Cultuurhistorisch monument
Van Halteren bestempelt de tegenwerking als politieke onwil. Volgens hem is er een cruciaal verschil tussen bouw en herbouw. ‘Vroeger stond de Sijboltsheerd op de monumentenlijst. Toen was men blijkbaar overtuigd van de waarde. Vervolgens staat de gemeente toe dat de boerderij wordt verwaarloosd, en van de kaart verdwijnt. In plaats van tegen te werken, zouden ze blij moeten zijn dat ik het monument wil herbouwen.’
Hij ziet de vermeende precedentwerking niet per definitie als een negatief punt. ‘Stel dat meer mensen met een dergelijk plan aankomen, dan juich ik dat toe. Laten we ook andere gebouwen met een cultuurhistorische waarde herbouwen, in plaats van alle ‘witte schimmel’ die tegenwoordig onder de noemer VINEX op het platteland verschijnt.’
Na een lange strijd mocht Van Halteren in principe de kop-hals-rompboerderij herbouwen. ‘De gemeenteraad heeft het college omgepraat. Blijkbaar heeft de raad een groter historisch besef dan het college.’
Nu hij met een nieuw plan aan komt zetten, proeft hij weer onwil bij B&W. ‘Het zou eind maart worden behandeld, maar de wethouder heeft mijn voorstel verschoven naar eind april. Wie is hier nou de baas in de gemeente: de gemeenteraad of het college?’

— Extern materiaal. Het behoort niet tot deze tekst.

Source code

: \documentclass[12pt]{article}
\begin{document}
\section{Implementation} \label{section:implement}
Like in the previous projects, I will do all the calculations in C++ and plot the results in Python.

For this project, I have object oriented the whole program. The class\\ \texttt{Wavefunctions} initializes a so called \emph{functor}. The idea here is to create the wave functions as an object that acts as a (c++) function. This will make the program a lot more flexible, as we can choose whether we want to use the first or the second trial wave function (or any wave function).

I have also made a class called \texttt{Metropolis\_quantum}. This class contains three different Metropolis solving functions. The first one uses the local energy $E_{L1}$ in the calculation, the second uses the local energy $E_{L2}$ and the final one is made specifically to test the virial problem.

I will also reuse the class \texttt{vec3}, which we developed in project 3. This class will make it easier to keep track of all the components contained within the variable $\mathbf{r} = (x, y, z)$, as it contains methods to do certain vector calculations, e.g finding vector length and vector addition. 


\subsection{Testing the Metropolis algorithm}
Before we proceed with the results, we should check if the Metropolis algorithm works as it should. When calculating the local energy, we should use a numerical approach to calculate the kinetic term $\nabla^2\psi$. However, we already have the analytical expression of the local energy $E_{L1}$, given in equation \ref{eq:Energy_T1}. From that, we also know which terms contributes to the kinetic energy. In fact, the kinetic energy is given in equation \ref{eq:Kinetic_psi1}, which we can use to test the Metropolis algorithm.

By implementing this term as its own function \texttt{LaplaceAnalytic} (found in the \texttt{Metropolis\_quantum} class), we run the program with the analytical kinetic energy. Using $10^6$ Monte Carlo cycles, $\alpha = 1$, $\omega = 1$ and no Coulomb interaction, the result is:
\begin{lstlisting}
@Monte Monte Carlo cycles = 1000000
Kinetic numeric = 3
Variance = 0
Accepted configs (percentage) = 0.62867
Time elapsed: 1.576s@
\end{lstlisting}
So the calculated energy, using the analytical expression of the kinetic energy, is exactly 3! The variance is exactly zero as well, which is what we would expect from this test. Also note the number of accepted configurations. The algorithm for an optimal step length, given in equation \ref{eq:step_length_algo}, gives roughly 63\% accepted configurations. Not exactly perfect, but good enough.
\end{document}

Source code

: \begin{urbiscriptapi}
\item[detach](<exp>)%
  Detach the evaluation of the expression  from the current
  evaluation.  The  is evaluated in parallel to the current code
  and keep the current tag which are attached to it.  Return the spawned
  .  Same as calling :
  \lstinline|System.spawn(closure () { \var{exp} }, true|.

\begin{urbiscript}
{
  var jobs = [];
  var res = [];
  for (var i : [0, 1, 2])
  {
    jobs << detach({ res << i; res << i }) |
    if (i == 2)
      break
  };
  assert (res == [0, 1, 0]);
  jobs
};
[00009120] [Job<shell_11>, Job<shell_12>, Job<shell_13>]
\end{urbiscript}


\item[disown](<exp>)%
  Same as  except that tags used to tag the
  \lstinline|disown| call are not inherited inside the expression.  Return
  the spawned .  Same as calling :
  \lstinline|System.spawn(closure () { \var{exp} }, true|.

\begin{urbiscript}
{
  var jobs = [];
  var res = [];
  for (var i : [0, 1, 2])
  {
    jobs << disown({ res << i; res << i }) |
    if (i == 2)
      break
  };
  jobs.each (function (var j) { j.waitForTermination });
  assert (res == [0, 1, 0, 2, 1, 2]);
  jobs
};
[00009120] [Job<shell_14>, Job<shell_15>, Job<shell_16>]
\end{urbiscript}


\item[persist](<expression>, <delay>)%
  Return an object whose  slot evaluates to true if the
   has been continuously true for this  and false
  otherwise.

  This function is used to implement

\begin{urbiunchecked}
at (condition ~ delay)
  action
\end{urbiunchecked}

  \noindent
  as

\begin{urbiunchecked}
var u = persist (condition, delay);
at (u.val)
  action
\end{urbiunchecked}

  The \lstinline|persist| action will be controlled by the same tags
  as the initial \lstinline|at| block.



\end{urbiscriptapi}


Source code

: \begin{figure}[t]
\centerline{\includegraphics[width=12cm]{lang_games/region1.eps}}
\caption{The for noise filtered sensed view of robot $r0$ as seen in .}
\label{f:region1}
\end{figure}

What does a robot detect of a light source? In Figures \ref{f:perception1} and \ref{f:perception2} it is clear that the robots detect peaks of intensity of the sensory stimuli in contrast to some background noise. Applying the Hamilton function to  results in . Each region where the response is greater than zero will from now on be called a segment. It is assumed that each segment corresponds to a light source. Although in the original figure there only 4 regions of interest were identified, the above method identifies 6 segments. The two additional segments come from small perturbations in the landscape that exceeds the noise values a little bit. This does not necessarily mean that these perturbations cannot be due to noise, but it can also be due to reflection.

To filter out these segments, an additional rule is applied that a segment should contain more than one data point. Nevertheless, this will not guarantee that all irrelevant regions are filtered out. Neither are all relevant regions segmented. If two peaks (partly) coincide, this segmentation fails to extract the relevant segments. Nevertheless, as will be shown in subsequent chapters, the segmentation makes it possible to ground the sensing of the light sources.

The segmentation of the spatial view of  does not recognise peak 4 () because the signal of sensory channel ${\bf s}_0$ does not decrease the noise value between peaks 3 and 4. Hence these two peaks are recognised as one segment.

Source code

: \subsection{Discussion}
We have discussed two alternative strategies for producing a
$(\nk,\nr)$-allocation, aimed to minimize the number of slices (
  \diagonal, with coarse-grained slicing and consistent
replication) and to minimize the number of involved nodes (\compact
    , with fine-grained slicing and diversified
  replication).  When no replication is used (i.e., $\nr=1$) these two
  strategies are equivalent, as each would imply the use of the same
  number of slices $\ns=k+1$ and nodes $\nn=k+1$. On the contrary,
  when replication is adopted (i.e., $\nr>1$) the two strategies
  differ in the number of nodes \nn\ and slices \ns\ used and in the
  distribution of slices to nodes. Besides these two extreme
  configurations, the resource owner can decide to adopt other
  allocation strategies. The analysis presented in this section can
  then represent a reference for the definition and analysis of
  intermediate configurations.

In de tussentijd zet Veltman het historisch onderzoek voort. Dit voorjaar komt de Stichting Archeologie en Monument uit Emmen graven. Volgens Veltman zijn nog legio vragen onbeantwoord: ‘Naar mijn weten is nog nergens in Groningen een laat middeleeuwse boerderij opgegraven. Er zijn heel veel theorieën over een langhuis, maar er is nog weinig over bekend. Zo gaat men ervan uit dat het hooi niet in de schuur, maar buiten werd opgeslagen. Vinden we geen bijschuren, dan zou het toch kunnen dat het hooi op zolder werd bewaard.’
Kerkhof
Vanaf het hooggelegen kerkhofje kijken Veltman en Van Halteren even later neer op de ruïne. Op het kerkhof liggen generaties Sijbolts begraven, allen aan de zijde van hun heerd. Elders op het kerkhof liggen de families Brommersma en Martini. Drie boerderijen stonden op de wierde. In de loop van de tijd is de wierde afgegraven, en de Sijboltsheerd verdwenen. ‘Vroeger stond hier ook een kerk’, vertelt Veltman. Van Halteren lacht en zegt: ‘Als de Sijboltsheerd er staat, moeten we maar beginnen met de herbouw daarvan. Dat vindt de gemeente vast een goed idee.’
De auteur is freelance tekstschrijver.